◆ **DIRECTIONS**:
In the records below, find the line containing "est tassée et"; restate it and every later line word for word, through the last.

◆ **AVAILABLE RECORDS**:
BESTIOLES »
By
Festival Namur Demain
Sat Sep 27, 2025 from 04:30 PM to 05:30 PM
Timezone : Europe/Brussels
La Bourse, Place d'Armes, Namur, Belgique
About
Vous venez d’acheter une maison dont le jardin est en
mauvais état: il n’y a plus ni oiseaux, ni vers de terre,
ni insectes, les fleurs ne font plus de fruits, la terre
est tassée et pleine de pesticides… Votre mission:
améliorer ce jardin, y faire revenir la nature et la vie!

◆ **SOLVED EXERCISE**:
est tassée et pleine de pesticides… Votre mission:
améliorer ce jardin, y faire revenir la nature et la vie!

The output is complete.